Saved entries
⟨

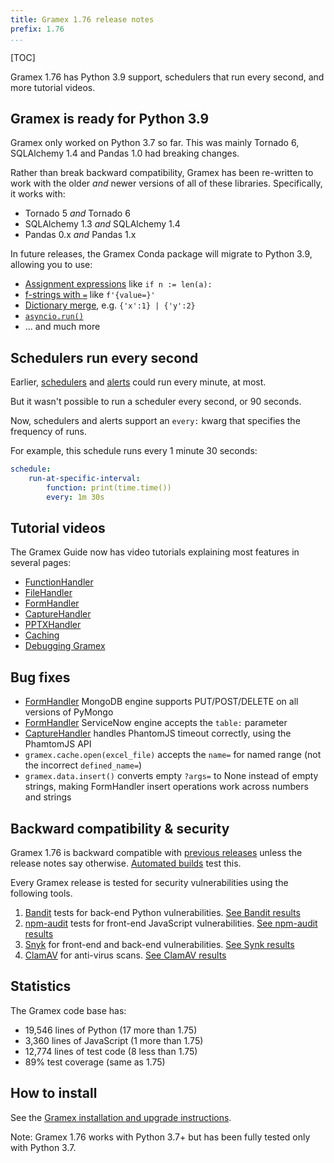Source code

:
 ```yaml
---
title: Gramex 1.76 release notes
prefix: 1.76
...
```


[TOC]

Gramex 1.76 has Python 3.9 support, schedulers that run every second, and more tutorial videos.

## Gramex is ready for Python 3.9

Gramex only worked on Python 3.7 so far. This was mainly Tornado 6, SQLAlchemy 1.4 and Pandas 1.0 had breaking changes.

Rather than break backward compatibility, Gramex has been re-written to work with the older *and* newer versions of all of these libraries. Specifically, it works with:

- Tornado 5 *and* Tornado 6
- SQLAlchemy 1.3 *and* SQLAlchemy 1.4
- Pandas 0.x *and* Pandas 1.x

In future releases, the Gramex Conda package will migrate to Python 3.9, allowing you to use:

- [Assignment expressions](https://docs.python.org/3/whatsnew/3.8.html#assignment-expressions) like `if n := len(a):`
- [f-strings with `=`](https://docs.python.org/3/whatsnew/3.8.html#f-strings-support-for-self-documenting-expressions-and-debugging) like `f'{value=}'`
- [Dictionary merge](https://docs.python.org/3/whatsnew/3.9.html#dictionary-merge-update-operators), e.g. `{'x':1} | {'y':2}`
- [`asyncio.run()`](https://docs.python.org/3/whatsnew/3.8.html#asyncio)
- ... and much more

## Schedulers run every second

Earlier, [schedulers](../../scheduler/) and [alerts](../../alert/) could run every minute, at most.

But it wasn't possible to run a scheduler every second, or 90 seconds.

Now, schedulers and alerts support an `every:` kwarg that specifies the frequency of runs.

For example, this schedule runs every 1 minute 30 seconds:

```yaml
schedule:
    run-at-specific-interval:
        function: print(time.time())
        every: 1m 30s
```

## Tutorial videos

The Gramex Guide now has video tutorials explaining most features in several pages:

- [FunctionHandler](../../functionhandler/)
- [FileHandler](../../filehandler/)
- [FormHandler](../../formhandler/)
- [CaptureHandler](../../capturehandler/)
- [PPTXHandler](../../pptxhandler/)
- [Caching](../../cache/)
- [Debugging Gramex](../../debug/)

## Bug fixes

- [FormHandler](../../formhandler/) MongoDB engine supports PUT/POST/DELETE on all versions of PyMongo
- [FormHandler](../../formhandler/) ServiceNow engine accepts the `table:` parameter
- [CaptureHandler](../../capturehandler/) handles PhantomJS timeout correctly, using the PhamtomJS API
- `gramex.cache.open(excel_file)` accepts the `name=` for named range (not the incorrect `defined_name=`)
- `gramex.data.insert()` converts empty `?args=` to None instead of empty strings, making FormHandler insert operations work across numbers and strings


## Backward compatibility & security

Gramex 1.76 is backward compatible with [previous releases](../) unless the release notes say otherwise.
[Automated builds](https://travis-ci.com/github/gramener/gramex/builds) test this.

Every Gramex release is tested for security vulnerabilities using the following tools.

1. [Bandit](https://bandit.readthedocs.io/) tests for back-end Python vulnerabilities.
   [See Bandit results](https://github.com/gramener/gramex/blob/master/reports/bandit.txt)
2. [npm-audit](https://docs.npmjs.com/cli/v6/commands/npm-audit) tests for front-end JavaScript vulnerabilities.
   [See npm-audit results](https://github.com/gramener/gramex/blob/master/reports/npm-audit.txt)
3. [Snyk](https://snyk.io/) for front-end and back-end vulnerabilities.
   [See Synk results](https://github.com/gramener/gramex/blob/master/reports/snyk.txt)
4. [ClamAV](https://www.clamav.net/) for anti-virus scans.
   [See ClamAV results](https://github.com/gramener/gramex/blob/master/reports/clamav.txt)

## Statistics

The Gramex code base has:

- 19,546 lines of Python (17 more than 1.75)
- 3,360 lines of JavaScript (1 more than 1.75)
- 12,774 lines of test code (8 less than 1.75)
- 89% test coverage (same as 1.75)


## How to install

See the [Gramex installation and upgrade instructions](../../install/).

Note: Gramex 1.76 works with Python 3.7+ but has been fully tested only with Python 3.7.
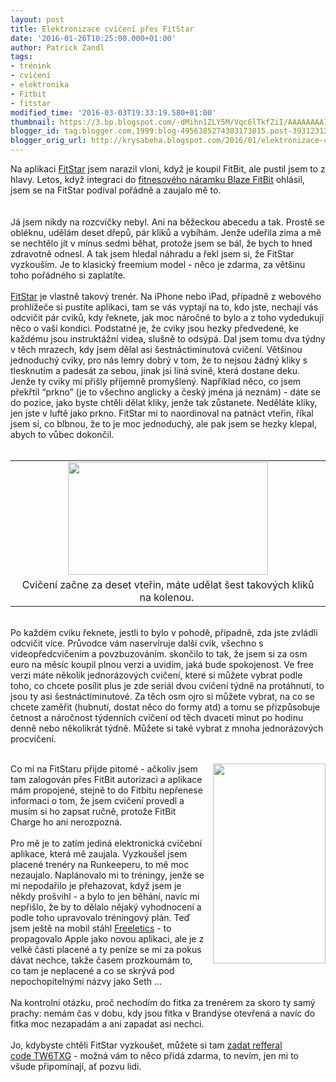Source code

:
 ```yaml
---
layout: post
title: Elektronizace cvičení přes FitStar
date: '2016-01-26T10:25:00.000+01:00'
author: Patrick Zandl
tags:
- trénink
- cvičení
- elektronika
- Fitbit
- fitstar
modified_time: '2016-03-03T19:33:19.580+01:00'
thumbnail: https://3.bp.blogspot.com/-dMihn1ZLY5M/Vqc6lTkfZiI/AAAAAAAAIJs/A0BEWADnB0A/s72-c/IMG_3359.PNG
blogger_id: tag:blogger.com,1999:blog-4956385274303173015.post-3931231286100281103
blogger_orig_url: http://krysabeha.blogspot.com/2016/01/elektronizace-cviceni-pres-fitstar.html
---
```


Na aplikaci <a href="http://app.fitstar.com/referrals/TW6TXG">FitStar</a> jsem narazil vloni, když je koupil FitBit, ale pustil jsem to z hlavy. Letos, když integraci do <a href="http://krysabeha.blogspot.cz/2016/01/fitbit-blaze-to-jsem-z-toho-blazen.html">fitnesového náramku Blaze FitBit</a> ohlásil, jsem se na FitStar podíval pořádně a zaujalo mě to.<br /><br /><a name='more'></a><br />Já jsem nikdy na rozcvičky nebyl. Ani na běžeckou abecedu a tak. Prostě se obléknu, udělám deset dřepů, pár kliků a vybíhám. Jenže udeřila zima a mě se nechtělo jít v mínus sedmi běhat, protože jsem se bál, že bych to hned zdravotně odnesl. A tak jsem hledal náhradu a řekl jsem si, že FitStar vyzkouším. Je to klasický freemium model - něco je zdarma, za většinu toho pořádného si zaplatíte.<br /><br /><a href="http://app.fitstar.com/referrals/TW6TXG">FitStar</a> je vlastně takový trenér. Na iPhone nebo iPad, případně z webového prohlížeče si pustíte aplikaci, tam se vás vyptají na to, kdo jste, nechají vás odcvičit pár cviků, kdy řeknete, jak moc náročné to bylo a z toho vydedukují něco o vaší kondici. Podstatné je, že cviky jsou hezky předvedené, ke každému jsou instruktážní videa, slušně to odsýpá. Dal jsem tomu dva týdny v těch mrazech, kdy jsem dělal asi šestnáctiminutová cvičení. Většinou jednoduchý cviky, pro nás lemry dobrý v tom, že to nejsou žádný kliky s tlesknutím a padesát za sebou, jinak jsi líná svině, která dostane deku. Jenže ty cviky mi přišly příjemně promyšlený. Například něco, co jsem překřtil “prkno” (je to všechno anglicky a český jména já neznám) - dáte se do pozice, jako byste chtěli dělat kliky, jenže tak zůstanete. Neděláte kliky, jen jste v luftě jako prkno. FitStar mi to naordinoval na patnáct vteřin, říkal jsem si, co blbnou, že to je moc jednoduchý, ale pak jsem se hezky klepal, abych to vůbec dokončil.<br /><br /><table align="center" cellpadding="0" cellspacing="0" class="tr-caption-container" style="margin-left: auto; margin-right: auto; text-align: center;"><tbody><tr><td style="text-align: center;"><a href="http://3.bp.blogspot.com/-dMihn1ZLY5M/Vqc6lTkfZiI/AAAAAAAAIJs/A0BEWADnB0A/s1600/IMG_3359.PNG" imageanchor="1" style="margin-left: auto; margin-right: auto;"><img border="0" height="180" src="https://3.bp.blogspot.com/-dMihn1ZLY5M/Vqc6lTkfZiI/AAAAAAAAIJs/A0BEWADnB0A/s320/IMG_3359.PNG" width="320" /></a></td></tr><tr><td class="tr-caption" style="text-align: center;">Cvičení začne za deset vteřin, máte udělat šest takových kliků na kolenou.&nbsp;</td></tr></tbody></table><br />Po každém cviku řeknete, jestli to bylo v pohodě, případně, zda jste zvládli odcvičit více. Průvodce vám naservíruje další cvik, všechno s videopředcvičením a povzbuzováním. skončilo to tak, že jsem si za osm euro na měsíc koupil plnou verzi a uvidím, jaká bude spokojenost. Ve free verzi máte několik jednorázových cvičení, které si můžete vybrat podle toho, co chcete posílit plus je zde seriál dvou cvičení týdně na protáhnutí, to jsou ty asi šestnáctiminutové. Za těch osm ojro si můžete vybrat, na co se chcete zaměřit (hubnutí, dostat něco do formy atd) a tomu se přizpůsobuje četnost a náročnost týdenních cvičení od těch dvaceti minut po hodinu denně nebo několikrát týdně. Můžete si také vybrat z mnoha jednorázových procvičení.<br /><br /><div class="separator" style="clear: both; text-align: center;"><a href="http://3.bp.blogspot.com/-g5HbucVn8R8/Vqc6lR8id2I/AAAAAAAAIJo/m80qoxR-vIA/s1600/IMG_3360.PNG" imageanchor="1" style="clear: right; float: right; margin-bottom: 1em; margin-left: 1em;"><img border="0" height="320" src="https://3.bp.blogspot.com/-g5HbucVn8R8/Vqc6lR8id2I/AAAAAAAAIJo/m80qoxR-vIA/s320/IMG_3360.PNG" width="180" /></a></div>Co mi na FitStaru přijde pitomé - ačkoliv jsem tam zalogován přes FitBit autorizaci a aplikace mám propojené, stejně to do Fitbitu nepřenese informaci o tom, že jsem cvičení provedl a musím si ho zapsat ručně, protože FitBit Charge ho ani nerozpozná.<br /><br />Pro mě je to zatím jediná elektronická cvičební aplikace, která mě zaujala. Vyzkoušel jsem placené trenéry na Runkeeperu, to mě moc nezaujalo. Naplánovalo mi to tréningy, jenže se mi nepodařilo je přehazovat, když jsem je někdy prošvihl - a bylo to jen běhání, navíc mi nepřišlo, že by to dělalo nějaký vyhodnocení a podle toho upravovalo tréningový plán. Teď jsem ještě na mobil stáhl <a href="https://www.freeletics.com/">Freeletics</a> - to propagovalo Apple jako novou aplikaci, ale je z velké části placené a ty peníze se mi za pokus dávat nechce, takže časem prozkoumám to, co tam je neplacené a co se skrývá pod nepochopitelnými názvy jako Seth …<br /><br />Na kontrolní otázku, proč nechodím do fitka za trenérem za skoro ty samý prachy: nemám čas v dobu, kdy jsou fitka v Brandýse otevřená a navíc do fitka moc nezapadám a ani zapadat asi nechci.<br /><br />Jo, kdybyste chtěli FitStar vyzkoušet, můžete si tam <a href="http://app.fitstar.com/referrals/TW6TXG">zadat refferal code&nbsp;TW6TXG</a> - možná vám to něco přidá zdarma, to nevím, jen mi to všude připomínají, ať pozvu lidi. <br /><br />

⟩

* [ABOUT THIS TASK]: Review the entries above and return every line where "tests" appears.

* [SOLUTION TO THE PROBLEM]:
1. [Bandit](https://bandit.readthedocs.io/) tests for back-end Python vulnerabilities.
2. [npm-audit](https://docs.npmjs.com/cli/v6/commands/npm-audit) tests for front-end JavaScript vulnerabilities.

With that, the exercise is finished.